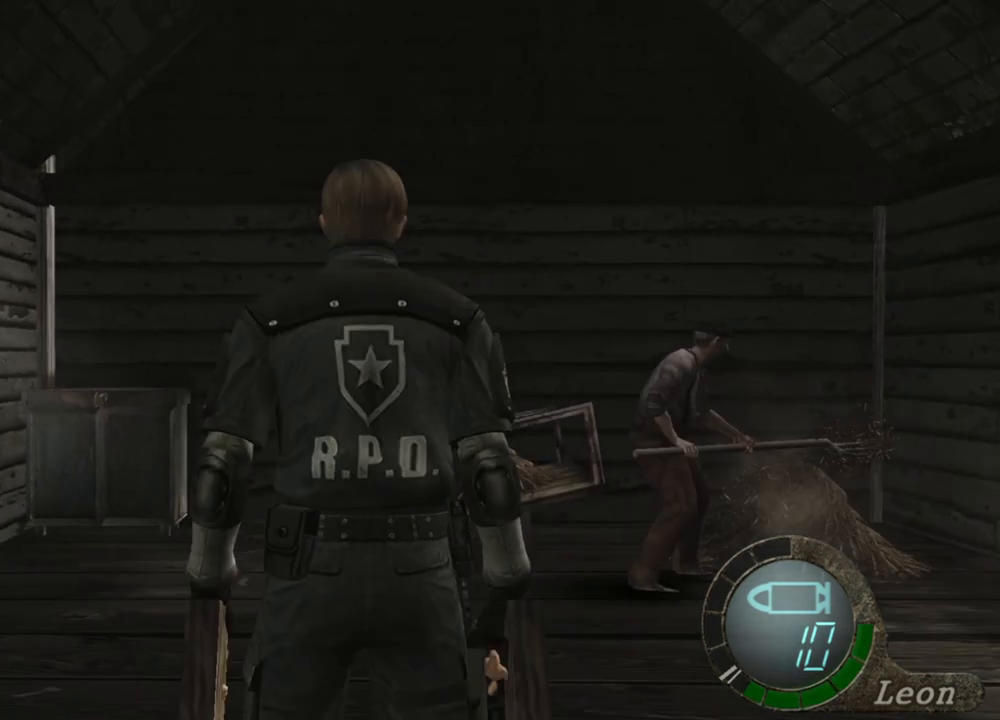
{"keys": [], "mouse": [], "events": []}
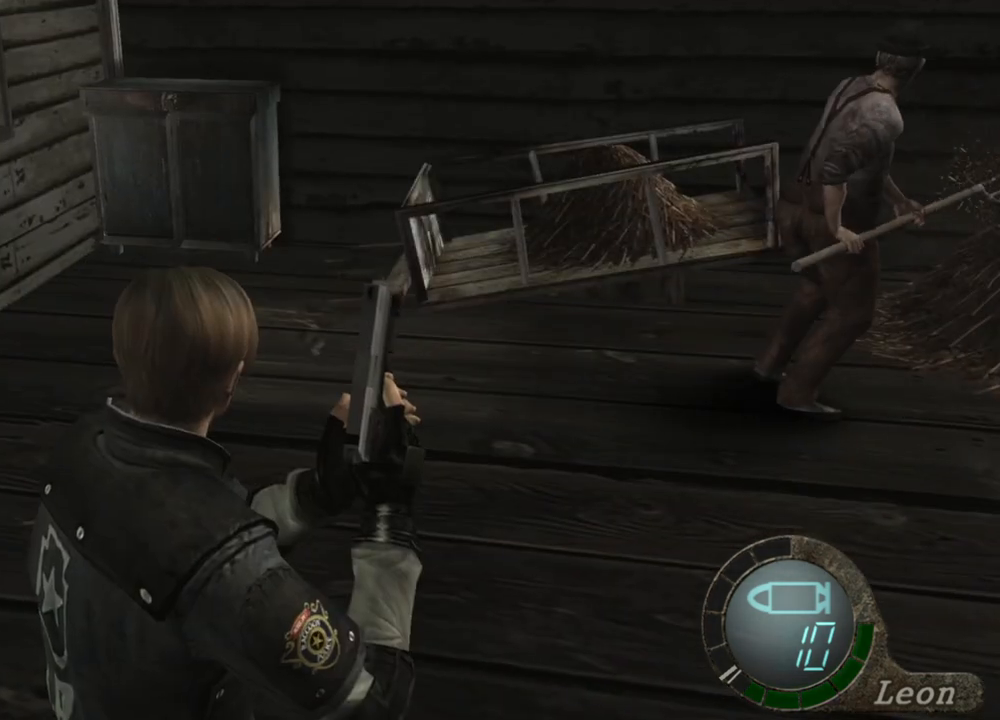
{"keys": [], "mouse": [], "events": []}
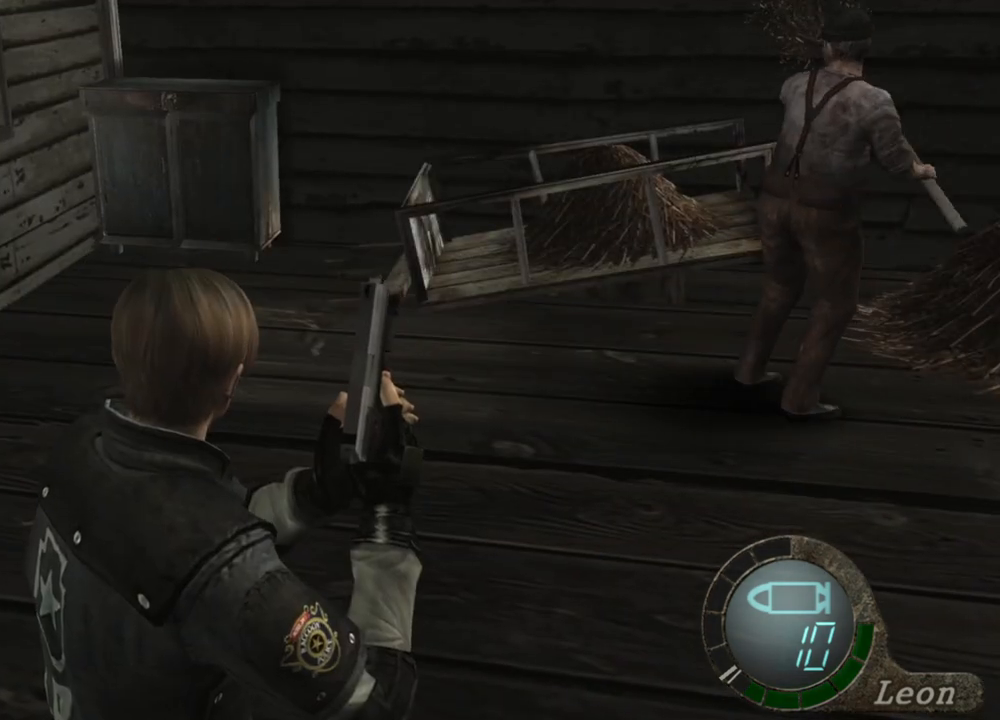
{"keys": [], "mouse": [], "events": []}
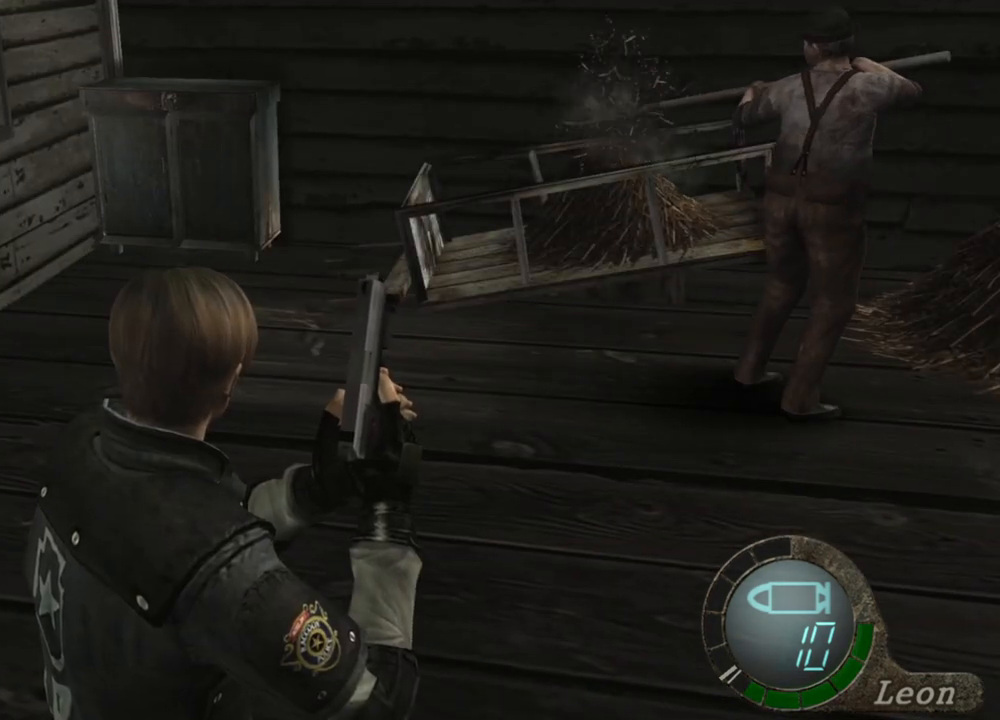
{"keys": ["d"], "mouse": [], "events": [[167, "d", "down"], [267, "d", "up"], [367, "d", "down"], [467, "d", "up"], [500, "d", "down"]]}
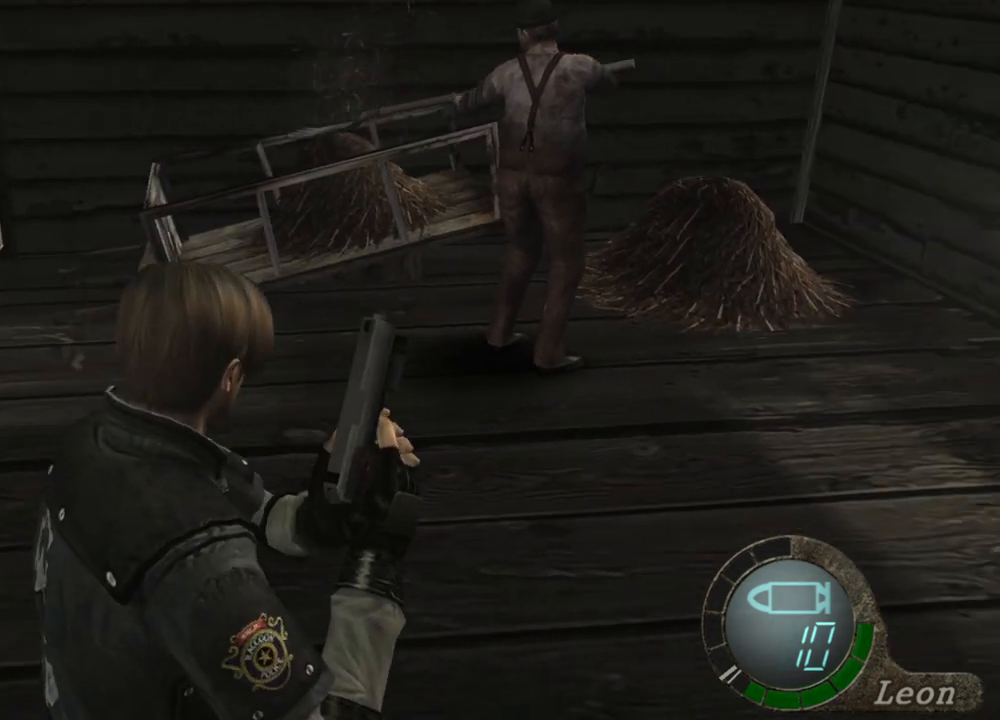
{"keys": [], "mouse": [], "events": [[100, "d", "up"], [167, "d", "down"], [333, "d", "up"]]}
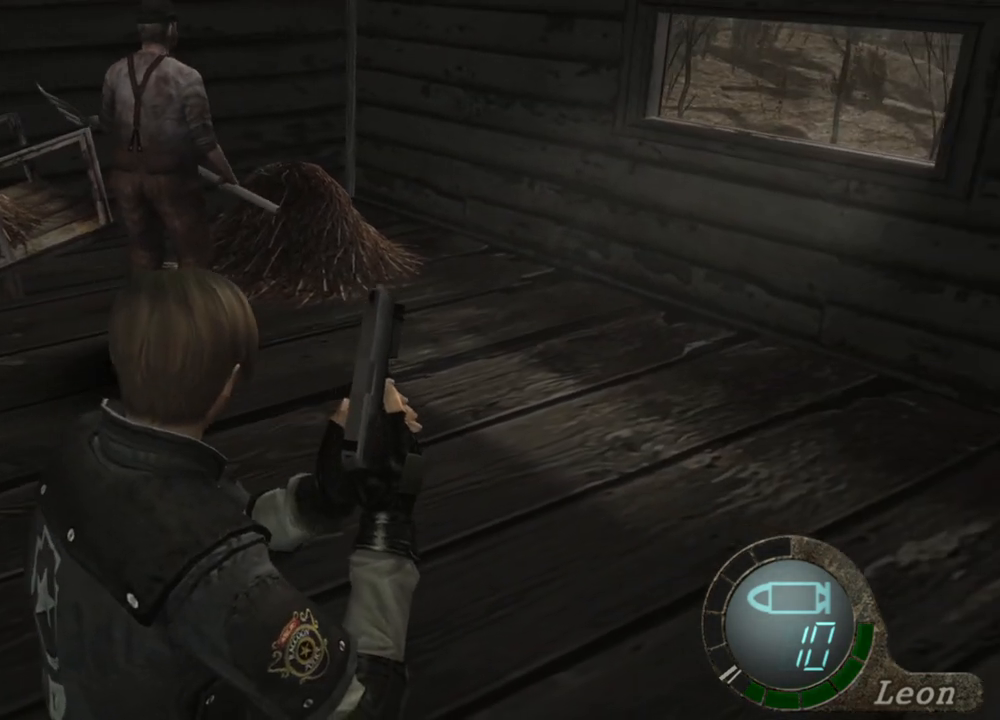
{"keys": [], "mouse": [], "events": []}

──────

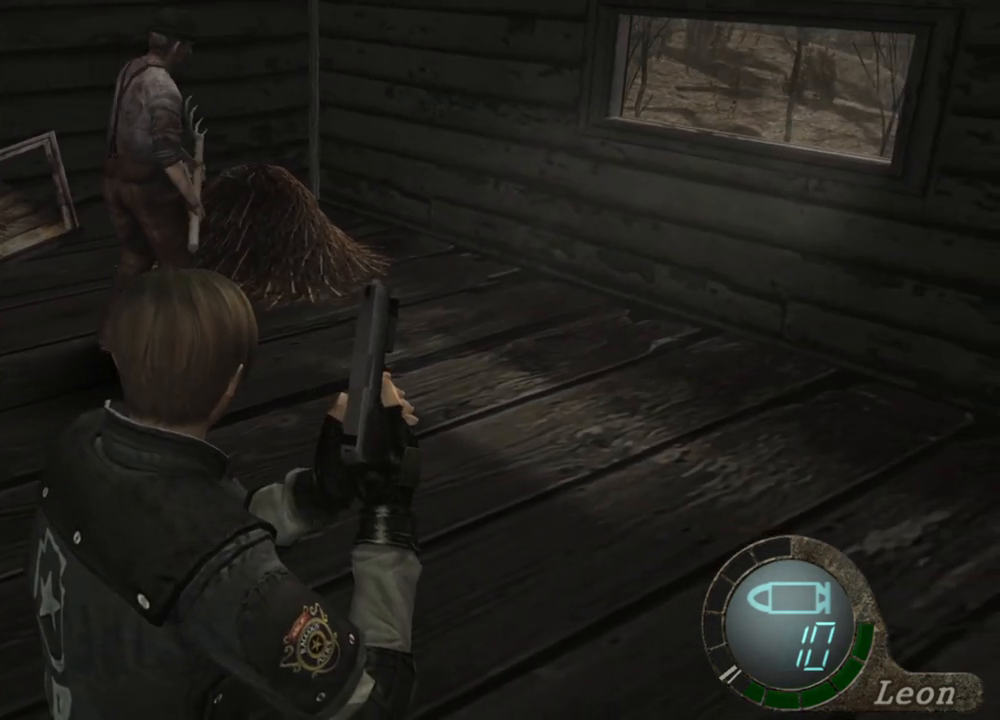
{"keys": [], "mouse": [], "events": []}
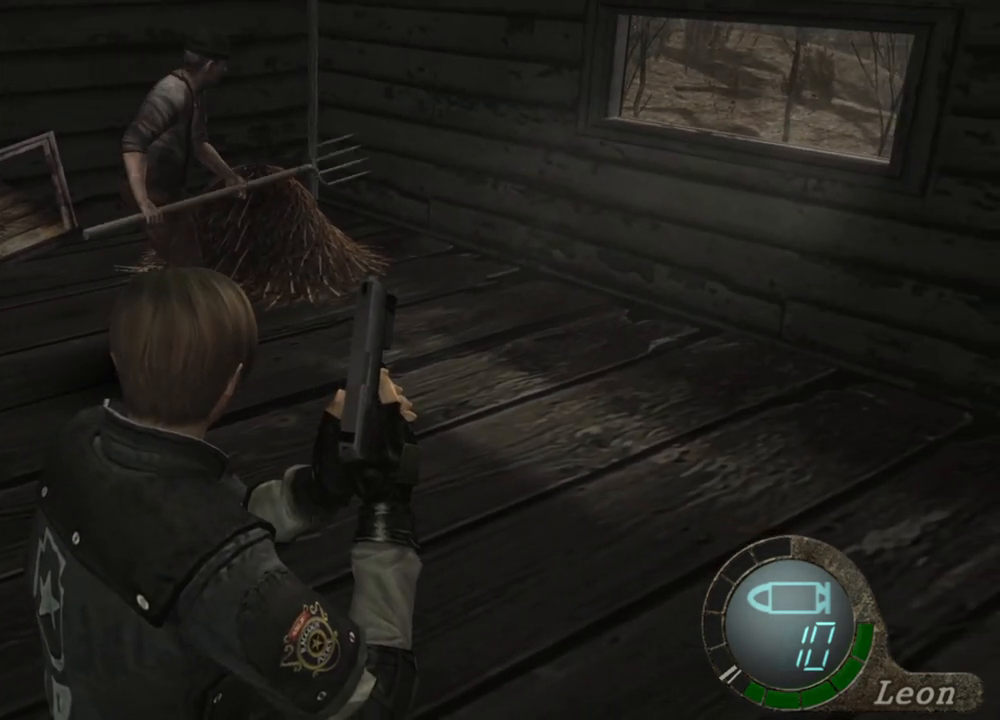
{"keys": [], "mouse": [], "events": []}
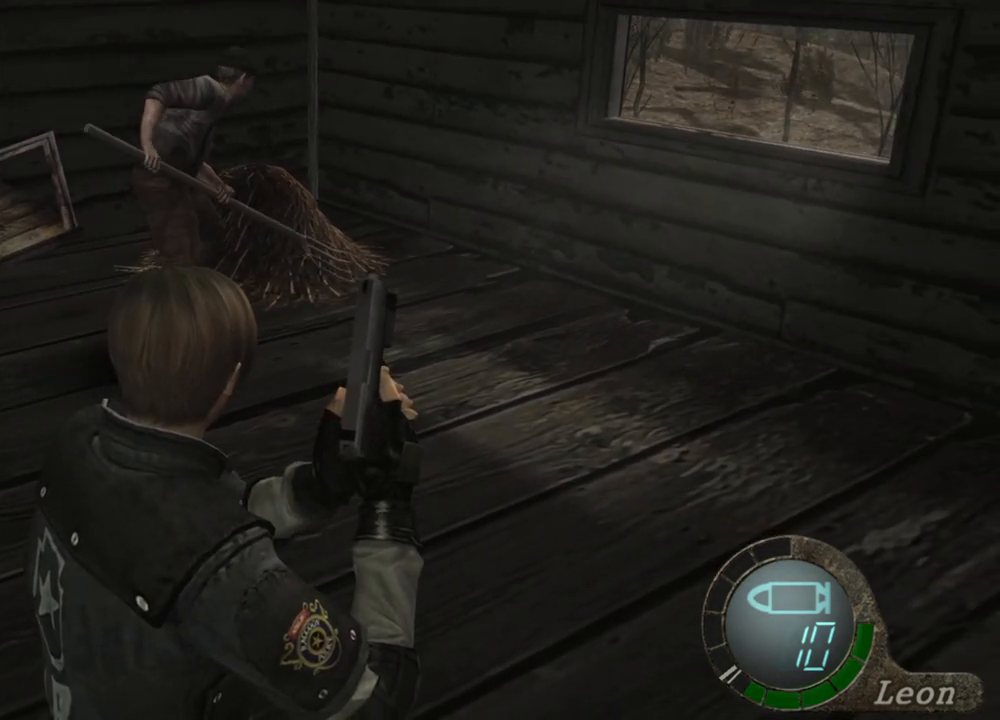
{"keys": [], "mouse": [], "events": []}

──────

• Your objective: Please show all lines from the entries that contain the word "down".

• Exercise output:
{"keys": ["d"], "mouse": [], "events": [[167, "d", "down"], [267, "d", "up"], [367, "d", "down"], [467, "d", "up"], [500, "d", "down"]]}
{"keys": [], "mouse": [], "events": [[100, "d", "up"], [167, "d", "down"], [333, "d", "up"]]}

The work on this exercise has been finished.